On January 14, 2022, counsel to the Applicants emailed the Arbitrator a list of questions relating to his involvement in the other arbitration. The Arbitrator responded by email the same day as follows:
“[15]…In answer to your questions, [the uninvolved lawyer] has had day-to-day carriage on the other file but [Respondents’ lead counsel] has had involvement from time to time. I was retained on October 16, 2020. I understood that the parties agreed on my appointment. [The uninvolved lawyer] signed the terms of appointment for his client and I understand that he has full authority to act. I don’t think there is anyone else at [the Respondents’] counsel’s firm who is acting for their client. I am the sole arbitrator. The issues in that case do not involve franchise law but there are contract issues in an industry completely unrelated to the Aroma business and in a different contractual relationship. I believe the contract issues are not in any way related to the contract issues in the Aroma case. I don’t believe there is any overlap in the issues between the two cases. I am not aware of any connection between the parties in that arbitration and the Aroma arbitration.”
After further communications between counsel and questions to the Arbitrator, counsel for the Applicants wrote to the Arbitrator and Respondents’ counsel to advise that he had been instructed to apply to the court to set aside the Final Award on the basis of an alleged reasonable apprehension of bias on the part of the Arbitrator.
The parties disagreed on whether the Arbitrator should proceed to decide interest and costs and, after hearing submissions of counsel, the Arbitrator proceeded. Shortly thereafter, the Applicants brought their application. As of the date of the Respondents’ motion to stay or dismiss the application, the Arbitrator had not yet rendered an award on interest and costs.
The jurisdiction issue – The Respondents argued that because the arbitration had not terminated, the Applicants were required to follow the challenge procedure in Article 13(2) of the Model Law and submit their bias allegation to the Arbitrator for his determination in the first instance. Having failed to do so, the Applicants were precluded from advancing reasonable apprehension of bias as a ground for their set-aside application pursuant to Article 34 of the Model Law. Therefore, the Court did not have jurisdiction to decide the bias application.

_Provided information:_
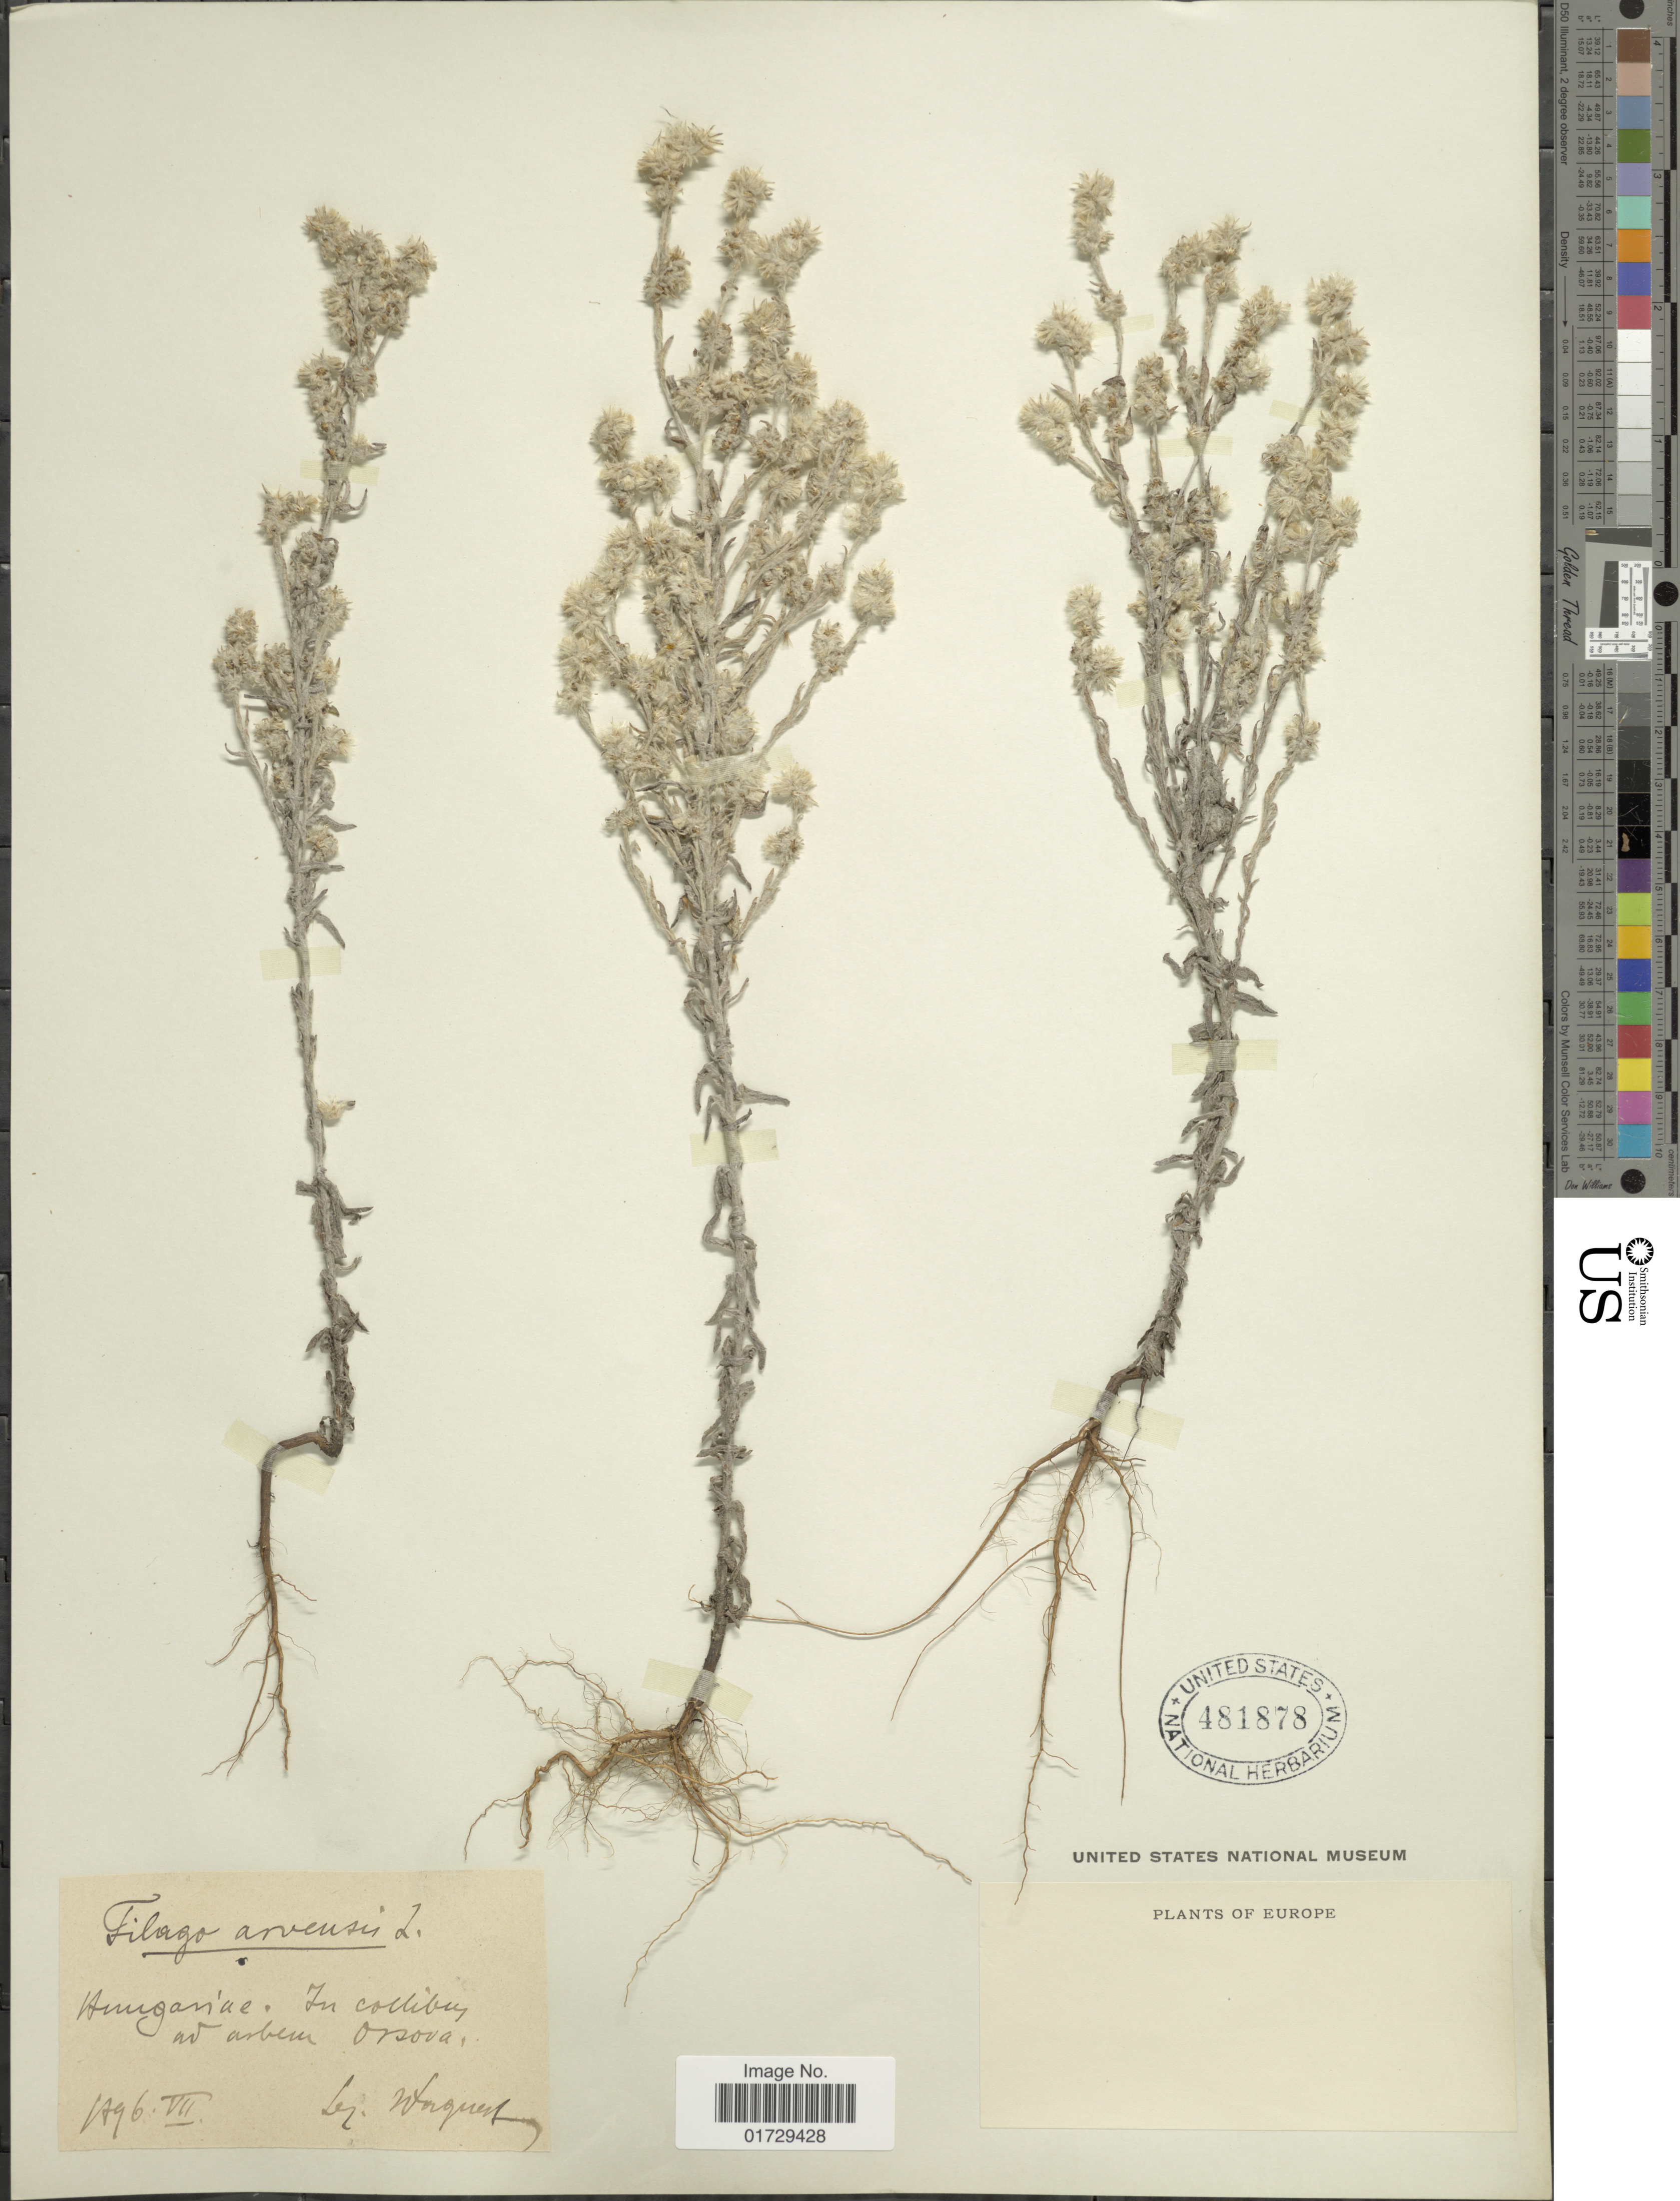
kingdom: Plantae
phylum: Tracheophyta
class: Magnoliopsida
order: Asterales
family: Asteraceae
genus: Filago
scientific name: Filago arvensis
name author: L.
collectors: -- Wagner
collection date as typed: Transcribed d/m/y: /7/96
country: Hungary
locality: In collibus ad asbem Orsova [interpreted]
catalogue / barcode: US 481878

_Goals:_
- a) From the arbitration bias passage, copy the text starting at "After further communications" and ending at "of the Arbitrator.".
- b) In the arbitration bias passage, on what date does the Arbitrator say he was retained on the other file?
- c) Continue the passage on the arbitrator bias challenge from the point where it stops.

_Outputs:_
- a)
After further communications between counsel and questions to the Arbitrator, counsel for the Applicants wrote to the Arbitrator and Respondents’ counsel to advise that he had been instructed to apply to the court to set aside the Final Award on the basis of an alleged reasonable apprehension of bias on the part of the Arbitrator.

- b) October 16, 2020

- c)
The Respondents relied upon Jacob Securities Inc. v Typhoon Capital B.V., 2016 ONSC 604, in which the unsuccessful party to a commercial arbitration applied to set aside the final award under Model Law Article 34 [set-aside application] and Article 36 [grounds for refusing recognition and enforcement of an award] after the arbitrator was functus officio. That party became aware of circumstances that it alleged gave rise to a reasonable apprehension of bias only after the final award was issued and the arbitrator’s mandate was at an end. The Respondents argued that Jacob Securities is authority for the proposition that where an arbitration is extant and there is an application to set aside an award under Article 34 of the Model Law based on reasonable apprehension of bias on the part of the arbitrator, the party raising this ground must first submit a challenge on this ground to the arbitrator for his or her decision before seeking recourse to the court.
Justice Cavanagh disagreed that Jacobs Securities stands for this proposition:
“[40] The question before the application judge in Jacobs Securities was whether, in circumstances where after an award is released (in respect of which the arbitrator is functus officio) there is an application to set aside the award based on reasonable apprehension of bias on the part of the arbitrator, the court has jurisdiction to set aside the award on this ground. The application judge held that in such circumstances, Articles 12 and 13 have no application and the only recourse is to challenge the award or its enforcement. The fact that in Jacobs Securities the arbitration was terminated through release of the final award was not, on my reading of the case, a significant consideration for the application judge. The decisive consideration was whether the challenge of the award was made after a final award had been released and the arbitrator was functus officio.”
Justice Cavanagh found that the Arbitrator was functus officio with respect to the Final Award, relying upon Chandler v Alberta Association of Architects, 1989 CanLII SCC. He found that the Applicants could not obtain an order setting aside the Final Award under Articles 12 or 14 of the Model Law and could only do so under Article 34. One of the available grounds for such recourse is that there is a reasonable apprehension of bias on the part of an arbitrator which amounts to a claim of unequal treatment contrary to Article 18 of the Model Law, relying upon Jacob Securities at para. 33. Therefore, the Applicants were not required to follow the procedure in Article 13 of the Model Law before bringing a set-aside application.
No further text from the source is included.